I want to continue to tell you step by step how to get to such a life. Picture to attract attention (graphical formulation of the problem):
There is a scattering of controllers (L0, F3, F4 series), power supply, a USART-USB converter, a breadboard model. I want to blink LEDs. This step is done very easily. We take any controller, adapter card from the first set, solder with a hairdryer. Next, you need documentation on the connection of power, programmer, quartz. Here ST has a full order, everything is on the page with the documentation of the selected controller. For example, for STM32F303K8, we need only one document: AN4206: Getting started with STM32F3 series hardware development , where there are power connection schemes, an oscillator and a programmer, on the basis of which we can assemble such a model:
This controller does not have an external low-frequency quartz, so I connected only the high-frequency one at 16 MHz. For programming, a standard JTAG-20 connector is used, which is equipped with a standard programmer from ST ST-LINK / V2
If you use linux
The drivers are already in the kernel, but you need to manually add some rules to the /etc/udev/rules.d file, for example, see here
Since the article is devoted mostly to the hardware, I will only briefly mention the software part. Operating system: Fedora 25. Development environment: System Workbench for STM32 is a completely free Eclipse-based system from the OpenSTM32 Community. The only time - to download, you must register on the site http://www.openstm32.org . For modeling, documenting and generating examples, it is convenient to use the graphical utility STM32CubeMX . For example, the controller configuration in the photo above looks like this:
Files with these schemes are also in the repository.
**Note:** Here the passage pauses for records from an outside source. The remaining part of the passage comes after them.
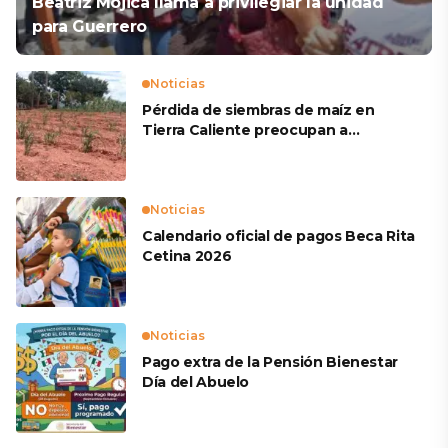
Beatriz Mojica llama a privilegiar la unidad
para Guerrero
Noticias
Pérdida de siembras de maíz en
Tierra Caliente preocupan a
productores
Noticias
Calendario oficial de pagos Beca Rita
Cetina 2026
Noticias
Pago extra de la Pensión Bienestar
Día del Abuelo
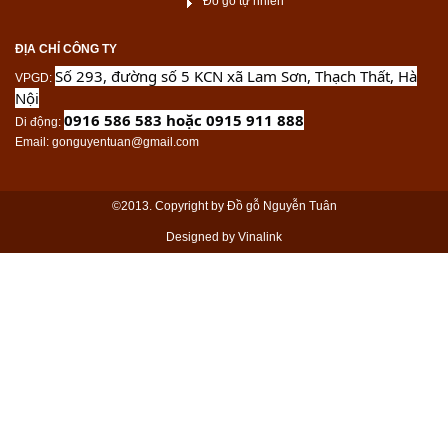
Đồ gỗ tự nhiên
ĐỊA CHỈ CÔNG TY
Số 293, đường số 5 KCN xã Lam Sơn, Thạch Thất, Hà
VPGD
:
Nội
0916 586 583 hoặc 0915 911 888
Di động
:
Email
: gonguyentuan@gmail.com
©2013. Copyright by Đồ gỗ Nguyễn Tuân
Designed by Vinalink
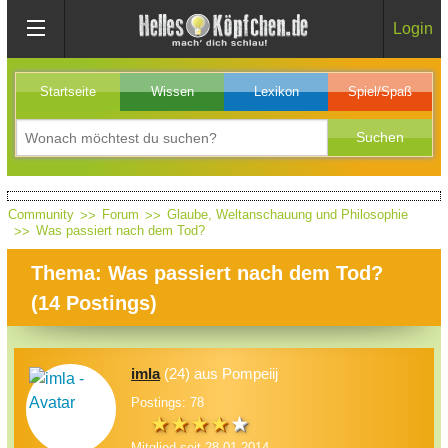
Login
Startseite
Wissen
Lexikon
Spiel/Spaß
Community
Forum
Glaube, Weltanschauung und Philosophie
Was passiert nach dem Tod?
Thema: Was passiert nach dem Tod?
(
14
Postings)
imla
(24) aus Pompeiij
Postings: 78
Mitglied seit 28.01.2014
For example, for STM32F303K8, see here .
System Workbench for STM32 has a built-in fairly advanced project wizard that generates the initial project structure, and can optionally include in the project: low-level controller drivers (CMSIS), HAL (Hardware Abstraction Layer) library, FatFS, FreeRTOS. I myself use my object-oriented driver library, which runs on top of HAL. Who cares, see here .
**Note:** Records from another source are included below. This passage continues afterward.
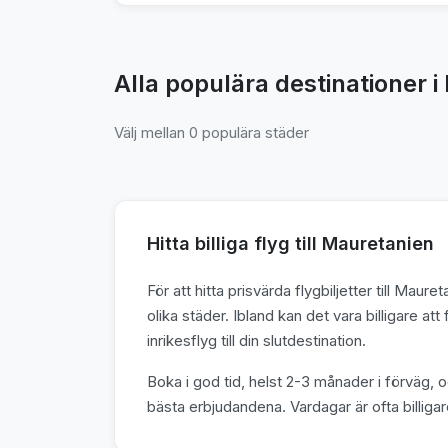
Alla populära destinationer 
Välj mellan 0 populära städer
Hitta billiga flyg till Mauretanien
För att hitta prisvärda flygbiljetter till Mau
olika städer. Ibland kan det vara billigare att 
inrikesflyg till din slutdestination.
Boka i god tid, helst 2-3 månader i förväg, o
bästa erbjudandena. Vardagar är ofta billigar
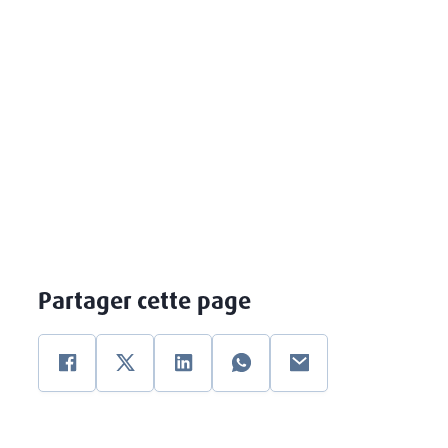
Partager cette page
Facebook
Twitter
Linkedin
WhatsApp
email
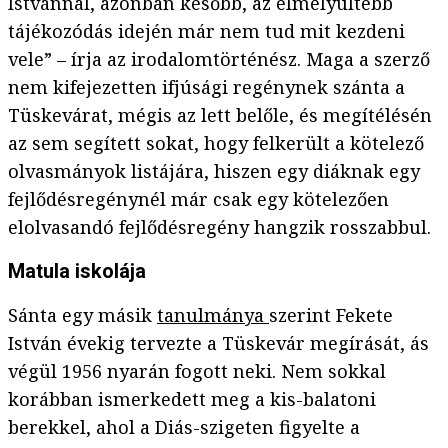
Istvánnal, azonban később, az elmélyültebb
tájékozódás idején már nem tud mit kezdeni
vele” – írja az irodalomtörténész. Maga a szerző
nem kifejezetten ifjúsági regénynek szánta a
Tüskevárat, mégis az lett belőle, és megítélésén
az sem segített sokat, hogy felkerült a kötelező
olvasmányok listájára, hiszen egy diáknak egy
fejlődésregénynél már csak egy kötelezően
elolvasandó fejlődésregény hangzik rosszabbul.
Matula iskolája
Sánta egy másik
tanulmánya
szerint Fekete
István évekig tervezte a Tüskevár megírását, ás
végül 1956 nyarán fogott neki. Nem sokkal
korábban ismerkedett meg a kis-balatoni
berekkel, ahol a Diás-szigeten figyelte a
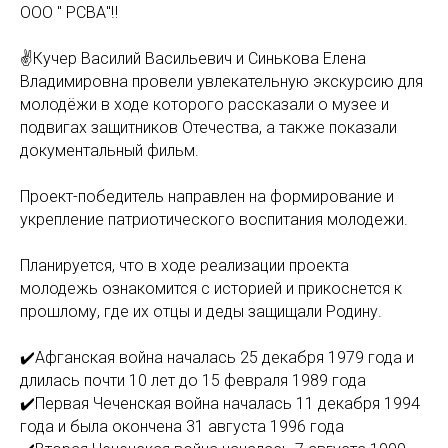
ООО " РСВА"‼️
✌Кучер Василий Васильевич и Синькова Елена
Владимировна провели увлекательную экскурсию для
молодёжи в ходе которого рассказали о музее и
подвигах защитников Отечества, а также показали
документальный фильм.
Проект-победитель направлен на формирование и
укрепление патриотического воспитания молодежи.
Планируется, что в ходе реализации проекта
молодежь ознакомится с историей и прикоснется к
прошлому, где их отцы и деды защищали Родину.
✔️Афганская война началась 25 декабря 1979 года и
длилась почти 10 лет до 15 февраля 1989 года
✔️Первая Чеченская война началась 11 декабря 1994
года и была окончена 31 августа 1996 года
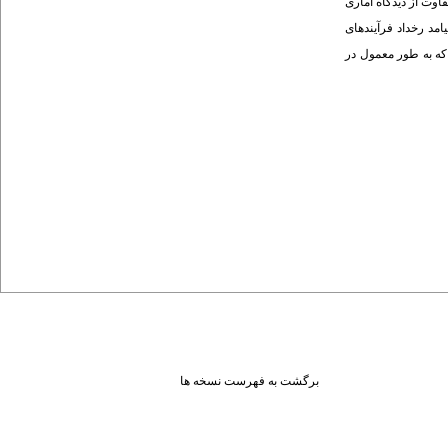
دان به ترتیب 4  14 و 3  3/7 میلی واحد در لیتر بود که این تفاوت از دیدگاه آماری
کسید شده (LDL OX- ) افزایش می یابد که در حقیقت پیامد رخداد فرآیندهای
که به طور معمول در
برگشت به فهرست نسخه ها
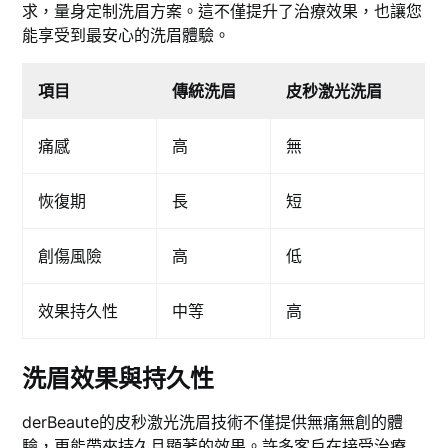
求，量身定制洗眉方案。這不僅提升了治療效果，也讓您
能享受到最安心的洗眉體驗。
項目
傳統洗眉
皮秒激光洗眉
痛感
高
無
恢復期
長
短
創傷風險
高
低
效果持久性
中等
高
洗眉效果與持久性
derBeaute的皮秒激光洗眉技術不僅提供無痛無創的體
驗，更能帶來持久且顯著的效果。許多客戶在接受治療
Here is an example of code using this library, which by the timer (on interrupt) blinks with LEDs and logs (via USART-USB converter to the workstation console) the state of the counter connected to the real-time clock. All this is somewhat similar to the ideology of Arduino, but I just like to program such things myself.
Here is an example of using a fairly powerful STM32F410RB controller:
Similarly, the main document is AN4488: Getting started with STM32F4xxxx MCU hardware development , where there are all the necessary wiring diagrams. The second important document is the AN2867: Oscillator design guide for STM8AF / AL / S and STM32 microcontrollers , which details how to connect a high-frequency oscillator.
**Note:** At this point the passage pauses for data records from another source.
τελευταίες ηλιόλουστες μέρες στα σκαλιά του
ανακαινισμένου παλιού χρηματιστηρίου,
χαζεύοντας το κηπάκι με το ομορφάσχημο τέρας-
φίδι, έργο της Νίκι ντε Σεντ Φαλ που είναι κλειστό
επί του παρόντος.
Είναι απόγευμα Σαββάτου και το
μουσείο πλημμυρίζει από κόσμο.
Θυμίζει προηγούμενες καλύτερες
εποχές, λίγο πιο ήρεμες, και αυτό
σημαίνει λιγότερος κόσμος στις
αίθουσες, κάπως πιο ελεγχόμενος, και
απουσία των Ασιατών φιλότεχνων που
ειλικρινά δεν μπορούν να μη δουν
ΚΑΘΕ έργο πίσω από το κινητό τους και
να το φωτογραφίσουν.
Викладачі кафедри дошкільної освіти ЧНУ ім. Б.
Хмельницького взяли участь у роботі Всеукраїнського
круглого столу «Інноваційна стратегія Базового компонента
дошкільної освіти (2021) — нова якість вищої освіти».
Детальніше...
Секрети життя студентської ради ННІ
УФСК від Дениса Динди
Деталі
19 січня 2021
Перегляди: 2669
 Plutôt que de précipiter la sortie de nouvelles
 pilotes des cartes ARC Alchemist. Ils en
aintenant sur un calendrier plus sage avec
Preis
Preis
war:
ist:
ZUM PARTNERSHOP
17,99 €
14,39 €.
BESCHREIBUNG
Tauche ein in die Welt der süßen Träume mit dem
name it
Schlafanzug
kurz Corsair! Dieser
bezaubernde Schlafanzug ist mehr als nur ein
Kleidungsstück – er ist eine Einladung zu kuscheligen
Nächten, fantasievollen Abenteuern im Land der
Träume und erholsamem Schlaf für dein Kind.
Naturally, constantly building such schemes is time consuming, so I decided to make the next step, if possible, universal scarves, which implement these schemes. Versatility is achieved due to the fact that the controllers of different series, but in the same package (for example, STM32F303RB and STM32F410RB, both in the LQFP64 package) have the same conclusions (except for small differences in the power scheme). These differences lead to this:
All elements with signed nominal values are common for different controllers, but elements of the P30, P31, P47 type, where the figure means the output number, need to be selected depending on the specific model. As a result, the breadboard will look like this:
Here is a little improvement.
→ Project on github
License: GNU General Public License, Version 3
The circuit and boards are prepared in Eagle Cad. DiHalt, who is immensely respected by me, has a wonderful series of articles on this system . The free version of the Eagle Cad for home use can be downloaded from the official site .
I invite everyone to join the project.